Trecho da página:
Nas últimas duas edições, a coluna da Abrasco no portal Outra Saúde, Saúde É Coletiva, abordou os impactos das bets e casas de aposta no Sistema Único de Saúde (SUS), e também o ataque de instituições privadas de ensino ao Exame Nacional de Avaliação da Formação Médica (Enamed). Os textos, disponíveis para leitura, foram publicados, respectivamente, em dezembro de 2025 e em janeiro deste ano.
No artigo”Bets e SUS: como agir antes do leite derramado”, os pesquisadores e abrasquianos Filipe Asth, Deivisson Vianna Dantas dos Santos, Rebeca Freitas e Dayana Rosa denunciam os impactos desse fenômeno na saúde pública e demonstram que faltam medidas estruturais, como restrição de publicidade e fortalecimento da Rede de Atenção Psicossocial (RAPS).
Assim, é fundamental e necessário uma virada de chave: sair de um modelo regulatório orientado pelo mercado e de um modelo de atenção voltado apenas para o tratamento do “leite derramado”, para um modelo sanitário, que reconheça as apostas como um produto de risco e ataque suas causas sistêmicas.

Questão 1: Com base no texto sobre a coluna da Abrasco, explique por que se considera necessária uma "virada de chave" em relação às apostas. Responda em uma a três frases.
Questão 2: Retome o texto sobre a coluna da Abrasco a partir do ponto em que ele termina.
Os registros provêm de uma fonte distinta da do texto sobre a coluna da Abrasco.

Dados armazenados:
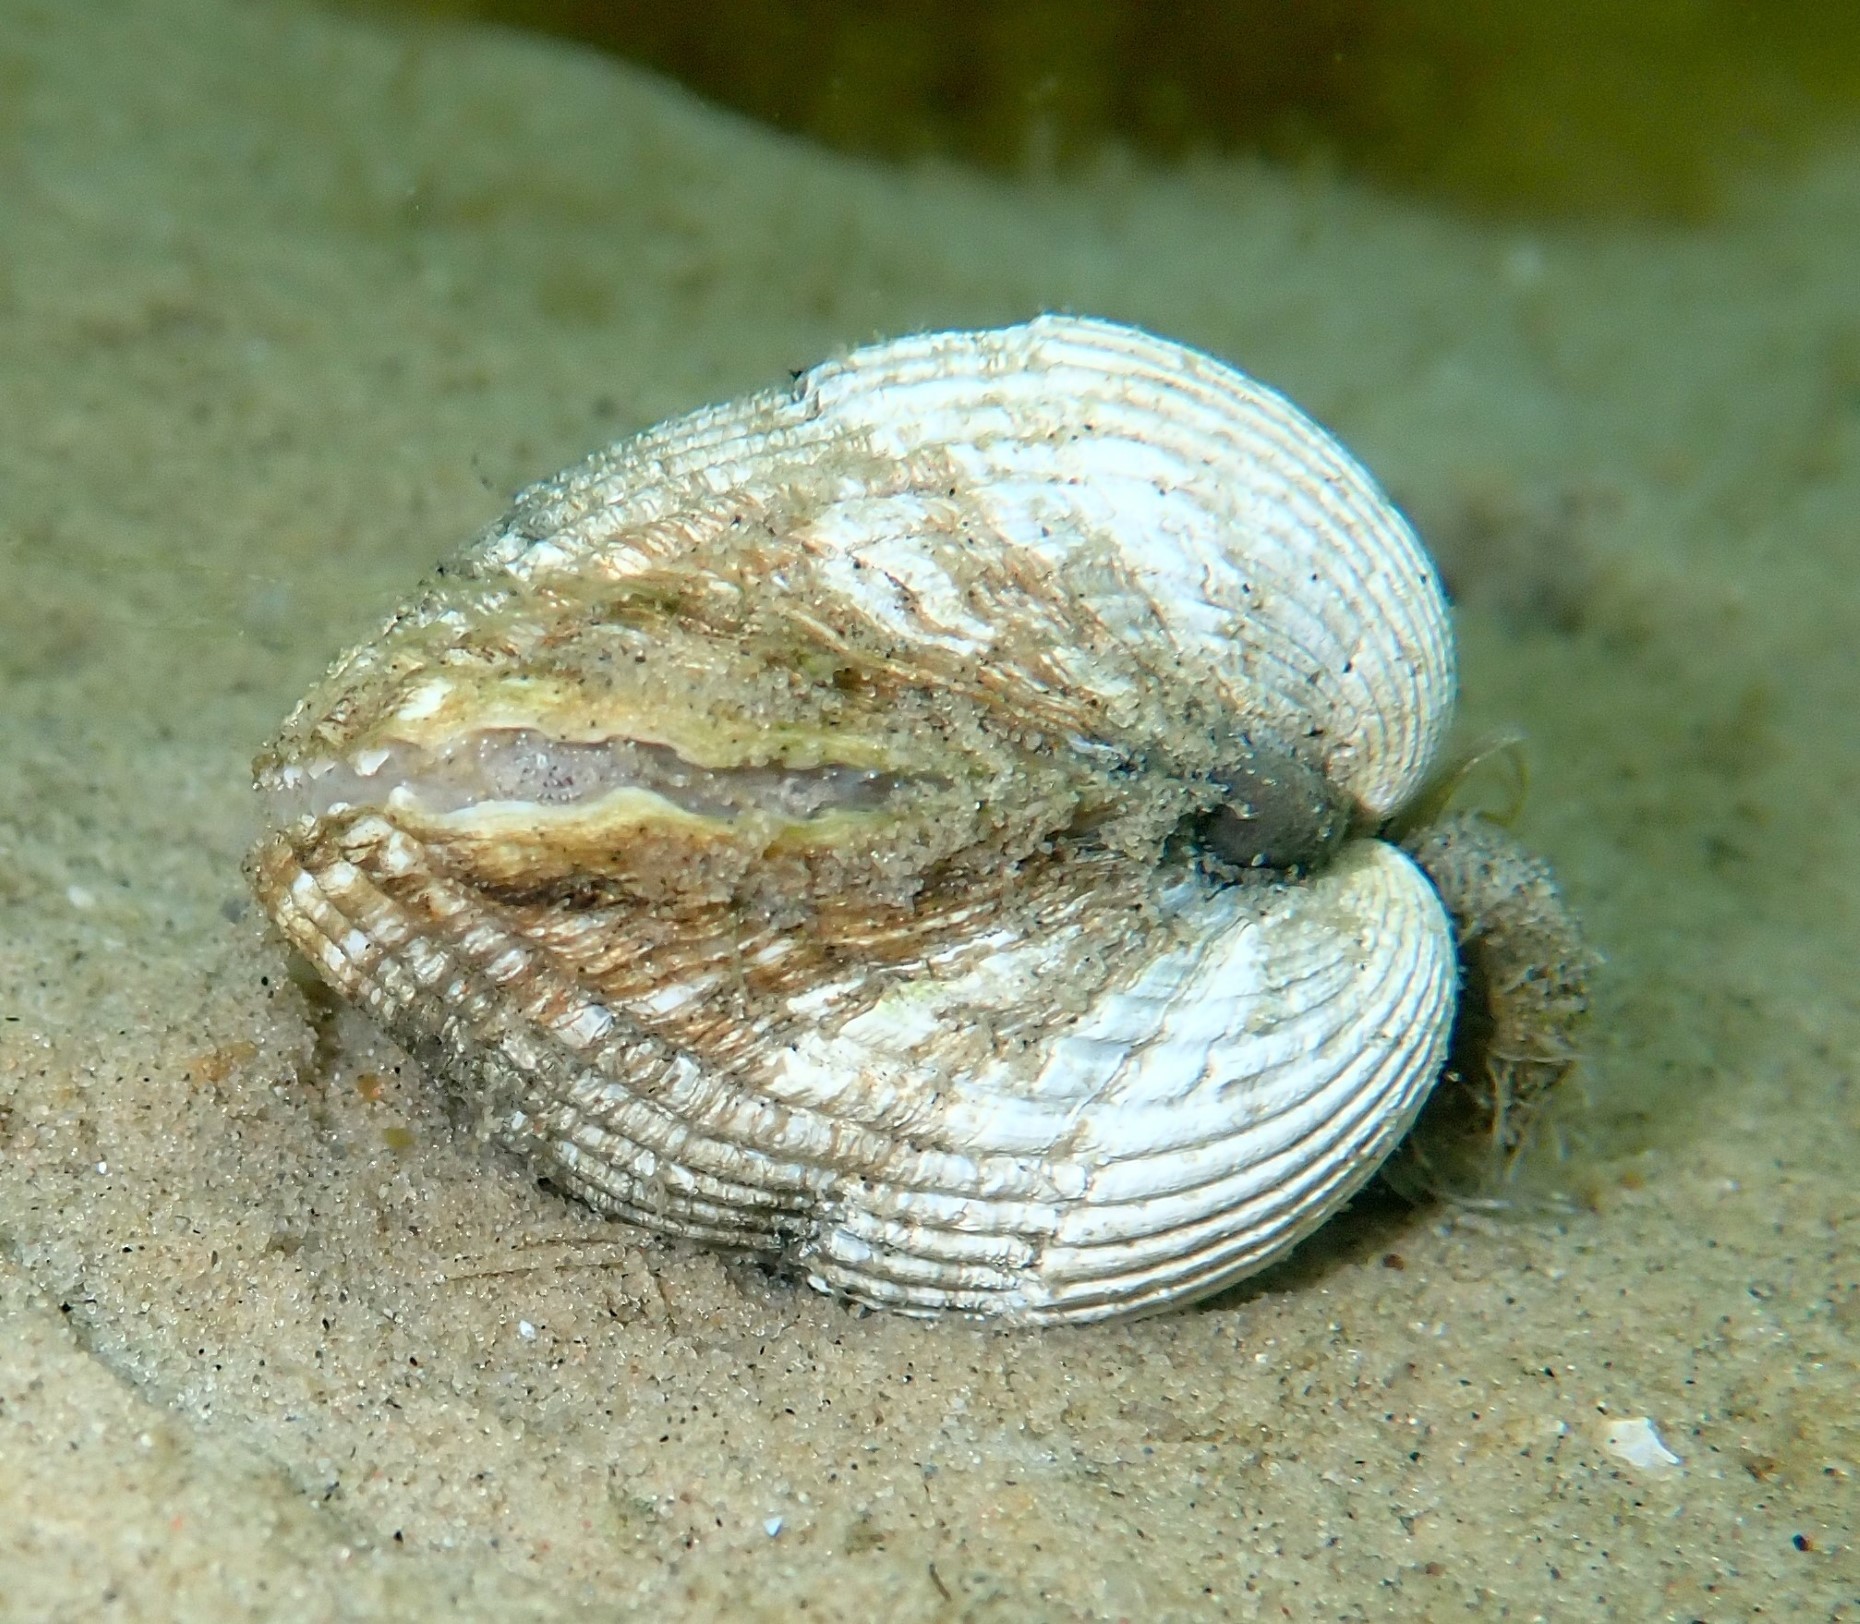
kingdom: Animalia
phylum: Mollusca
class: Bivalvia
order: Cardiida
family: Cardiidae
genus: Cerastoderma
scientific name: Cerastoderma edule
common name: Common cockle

Resposta 1: A "virada de chave" é necessária porque, segundo o artigo, as bets causam impactos na saúde pública e faltam medidas estruturais, como a restrição de publicidade e o fortalecimento da Rede de Atenção Psicossocial (RAPS). Por isso, defende-se abandonar o modelo regulatório orientado pelo mercado e a atenção voltada apenas ao "leite derramado", adotando um modelo sanitário que reconheça as apostas como produto de risco e ataque suas causas sistêmicas.

Resposta 2:
Já na publicação “Medicina: Por que escolas privadas foram contra o Enamed”, os pesquisadores Deivisson Santos e Sabrina Stefanello abordam os ataques das instituições privadas de ensino ao Exame, por mostrar que a sua qualidade é muito inferior à de faculdades públicas.
Os dados são um tapa na cara daquele velho discurso da eficiência e excelência do setor privado frente ao público. Enquanto 87,6% dos cursos das Instituições de Ensino Públicas Federais tiveram resultados entre 4 e 5 (em uma escala de 1 a 5), apenas 2,7% dos cursos das instituições privada com fins lucrativos obtiveram o mesmo resultado.